"I'd been in mourning a year. That was my coming out gown and I felt--"
Harriet was saying when Billy laughed and interrupted her.
"And you came out, Harriet dear," he assured her, as he poured her
champagne cup and his and signaled Wilks to serve the rest of us.
On the surface all of the joy that most of Goodloets was having was real
and brilliant and spontaneous, all the dancing and drinking and high
playing, but under the surface there were dark currents that ran in many
directions. Young Ted Montgomery and Billy played poker one Saturday
night until daylight out at the Club, and Bessie Thornton and Grace
Payne had "staid by" and were having bacon and eggs with them when the
sun rose. Judge Payne, Grace's father, has been a widower ten years and
Grace, with the four younger "pains," as Billy calls them, has run wild
away from him and her grandmother, old Madam Payne, who lives in a world
of crochet needles and silk thread with Mrs. Cockrell and Mrs. Sproul.
One night I went with Billy in his car to take Grace home and he had to
wait until I tiptoed to her room with my arm around her and put her to
bed, while Harriet was doing the same thing with Bessie Thornton.

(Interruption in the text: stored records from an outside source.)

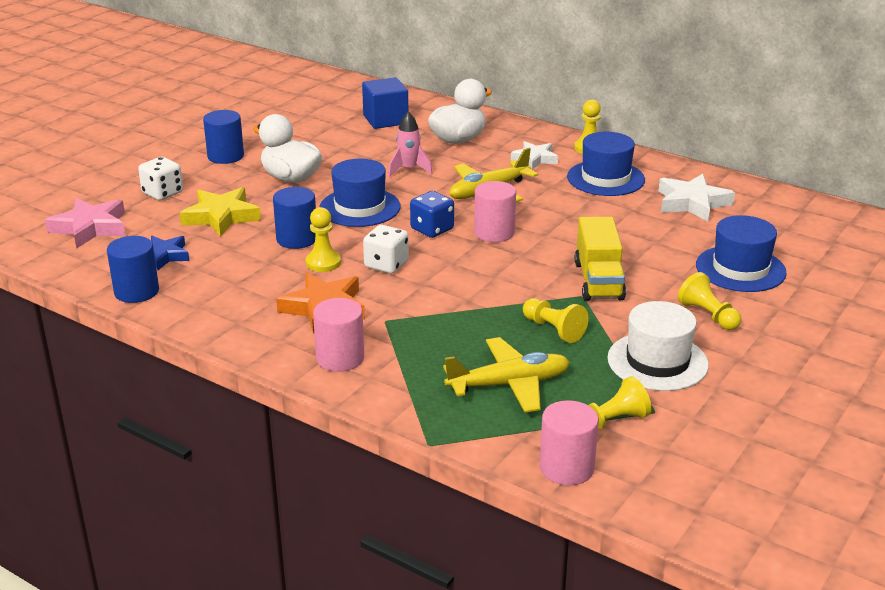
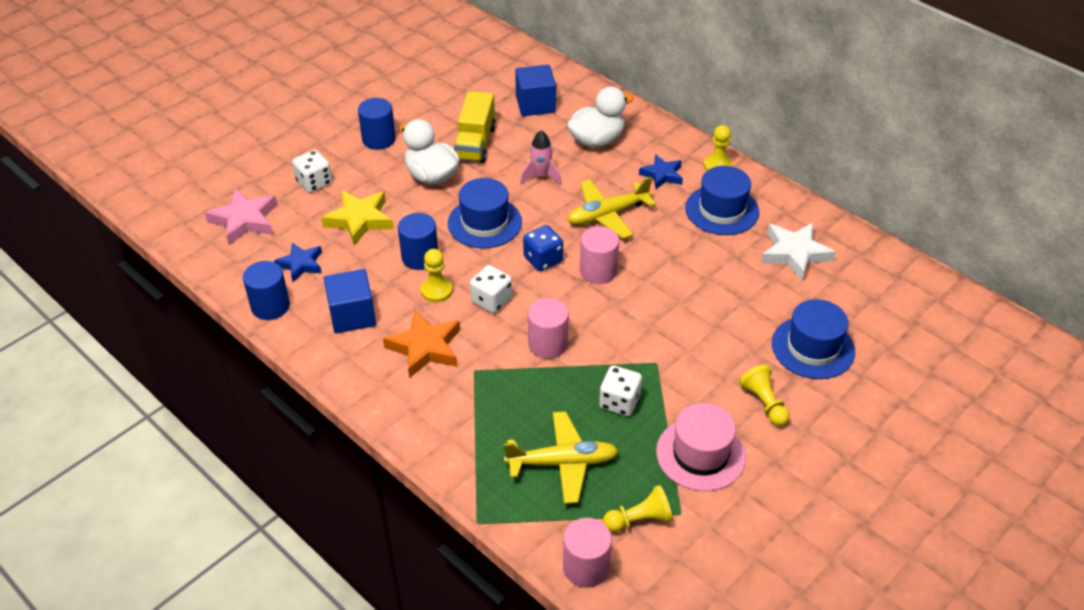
camera: 10 degrees right, 15 degrees up
pink cylinder [313,298,364,372] -> pink cylinder moved to [528,298,569,359]
white star [511,141,558,169] -> blue star [639,154,683,189]
yellow pawn [523,298,589,343] -> white dice [599,366,642,416]
yellow truck [575,217,626,301] -> yellow truck moved to [454,91,496,163]
white hat [607,301,709,391] -> pink hat [656,403,746,491]
none -> blue cube [324,269,376,333]

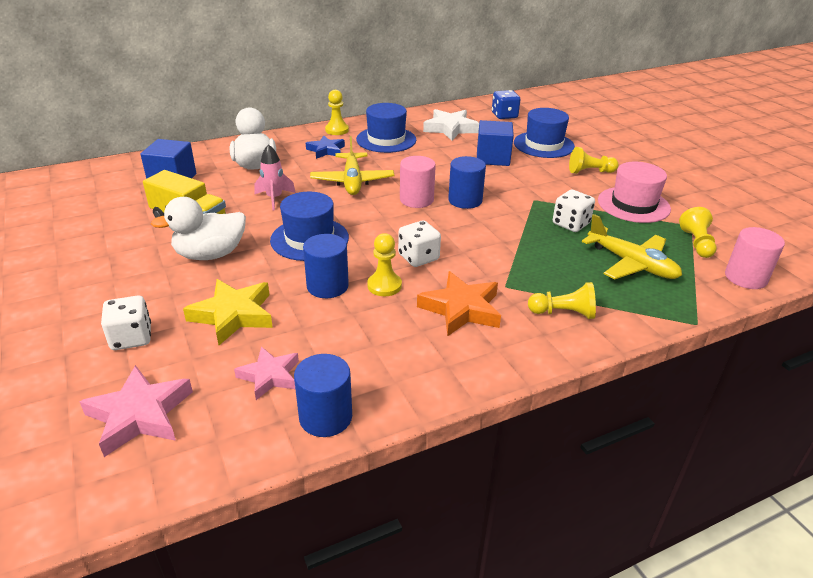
camera: 70 degrees left, 10 degrees down
blue star [274,242,322,282] -> pink star [234,346,299,400]
blue cube [324,269,376,333] -> blue cube moved to [477,120,514,166]
blue cylinder [358,98,396,150] -> blue cylinder moved to [448,156,486,209]
yellow plane [504,411,618,504] -> yellow plane turned 120 degrees clockwise [582,214,682,279]
blue dice [523,225,563,271] -> blue dice moved to [492,90,520,119]
pink cylinder [528,298,569,359] -> none
none -> yellow pawn [528,282,596,319]

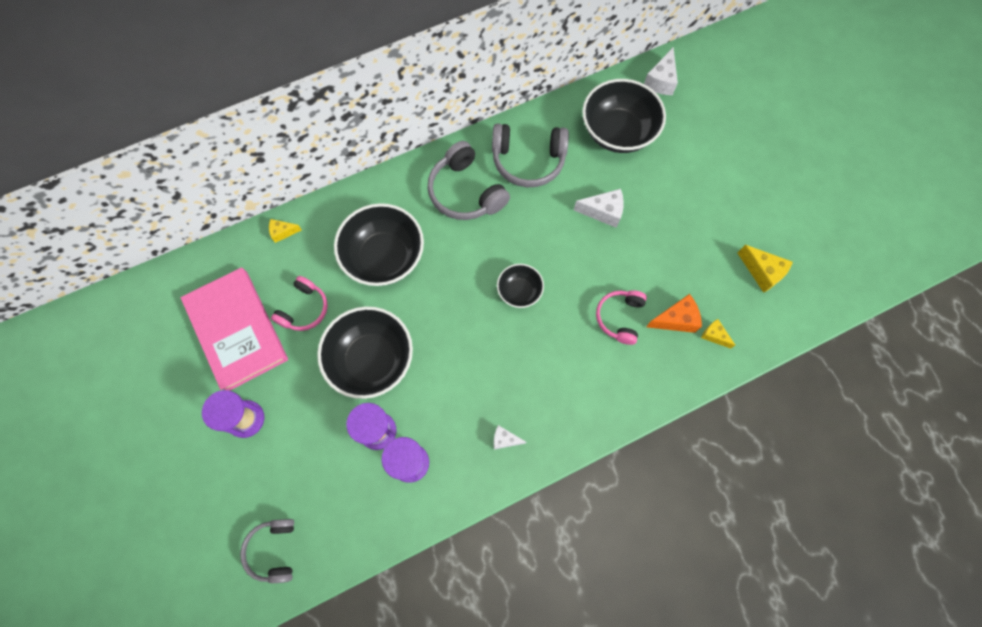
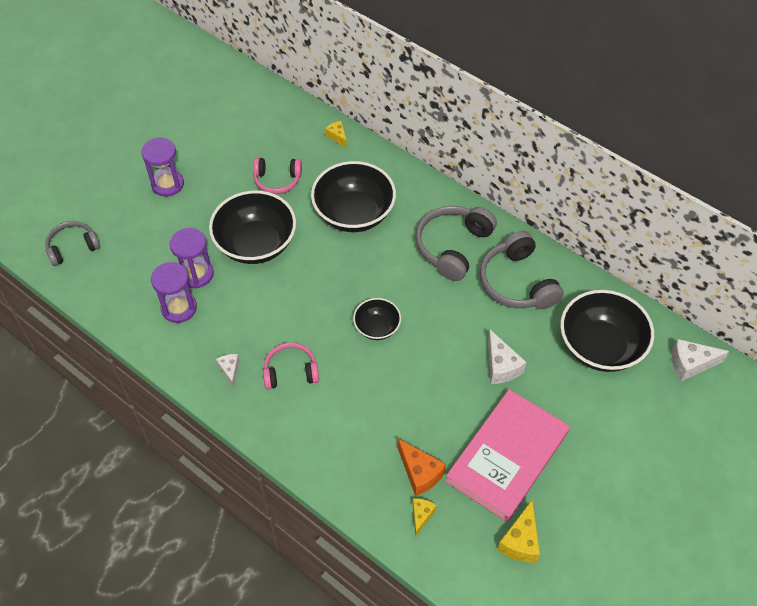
camera: 65 degrees right, 15 degrees down
pink book [180,268,288,390] -> pink book moved to [446,389,570,522]
pink headphones [596,290,647,345] -> pink headphones moved to [263,343,319,389]

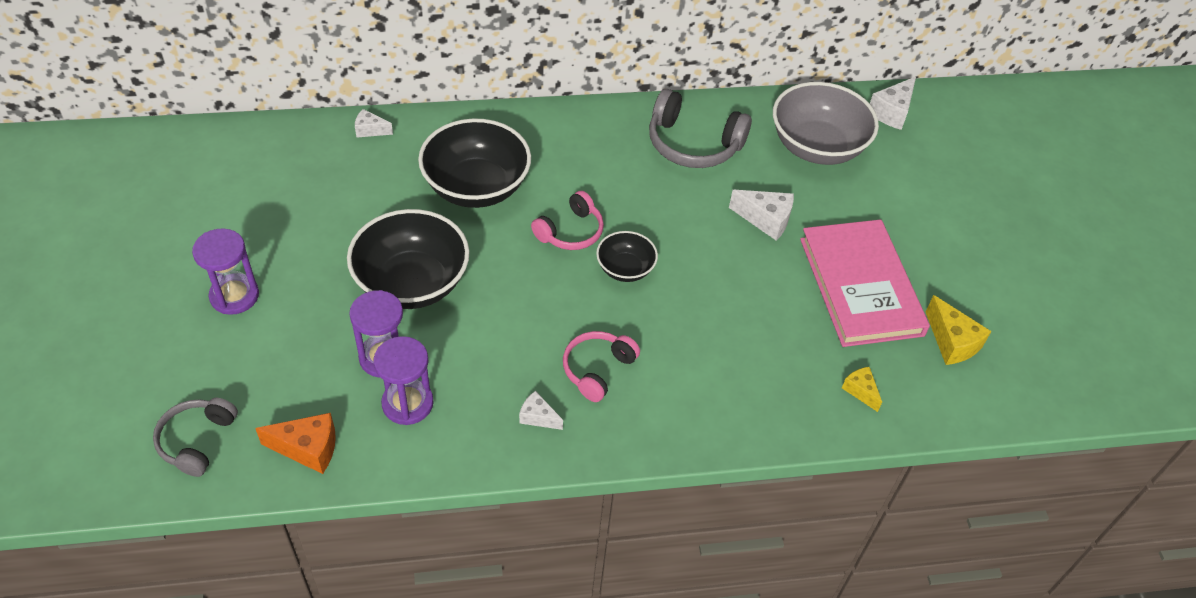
camera: 50 degrees left, 5 degrees down
pink headphones [253,158,302,194] -> pink headphones moved to [531,191,604,250]
yellow cheese [325,121,347,148] -> white cheese [355,109,393,137]
orange cheese [398,439,446,496] -> orange cheese moved to [255,413,336,474]
grey headphones [415,206,497,281] -> none
black bowl [560,290,654,372] -> grey bowl [773,82,879,165]

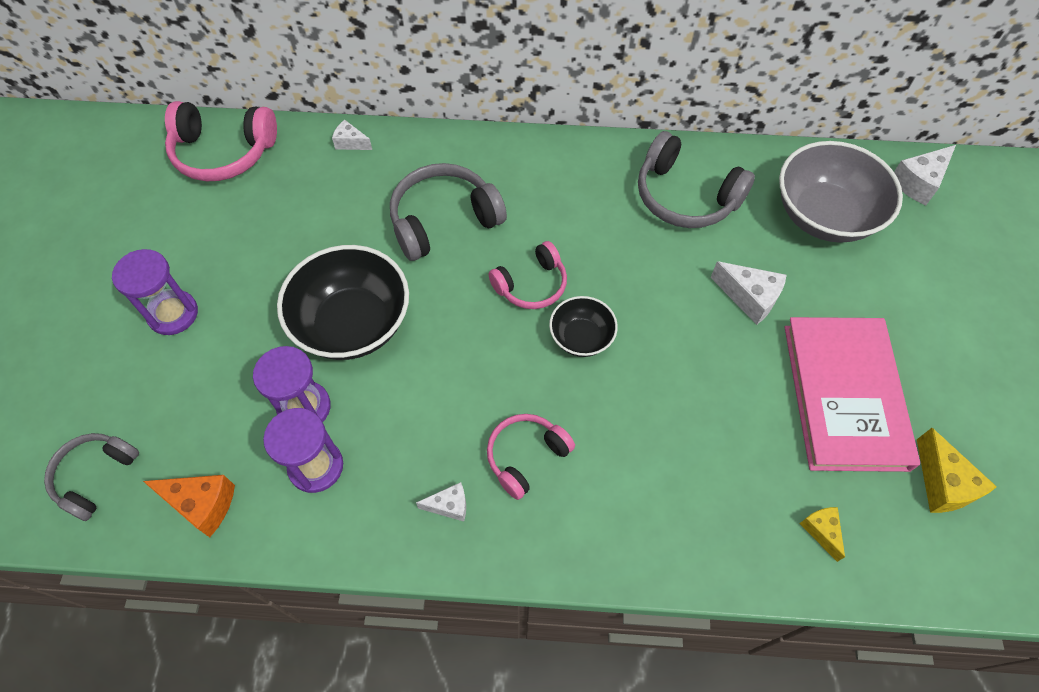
camera: 15 degrees right, 10 degrees up
black bowl [418,118,531,208] -> grey headphones [390,163,507,261]
white cheese [519,391,563,430] -> white cheese turned 135 degrees clockwise [416,482,466,521]
none -> pink headphones [165,101,277,181]

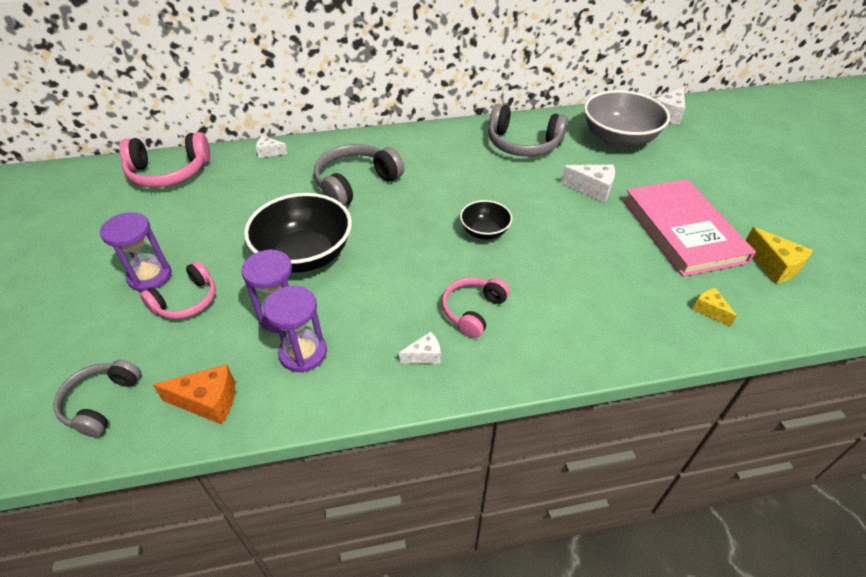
camera: 15 degrees left, 15 degrees down
pink headphones [488,241,567,309] -> pink headphones moved to [140,261,216,319]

Those
girls are not much over twenty and they are only a little more
"liberated," as they call it, than the rest of their friends. Ted
Montgomery loves Grace, when he is himself and not at the card table,
but what chance have they to form a union of any solidity and
permanence? Billy's nephew, Clive Harvey, has always loved Bessie
Thornton, but he is teller in the Goodloets bank and almost never sees
her. He is one of the stewards in the Harpeth Jaguar's church, and the
suffering on his slim young face hurts me like a blow every time I meet
him. What's going to satisfy him, no matter what pace he should choose
to go or how many things he is driven by unhappiness to indulge himself
in?
And it was true that everything done up in the town had its effect down
in the Settlement. The lodge hall over the Last Chance was the only hall
available for the young people in the Settlement to dance, and the bar
of the East Chance, at which old Jacob Ensley officiated, was no better
stocked than the lockers at the Country Club. And all of us knew that
very frequently Billy and Nickols and the rest of our friends went down
to dance and drink with the girls from the mills and the shops. Billy
had told me once that Milly Burt, who stays at the cigar stand in the
Goodloe Hotel in Goodloets, dances so much like me and is so perfumed
with my especial sachet from France, Mother Spurlock having collected
the chiffon blouse from me for her to wear at the entertainment of the
Epworth League, that he came very near addressing her by my name in
giving her the invitation to the dance.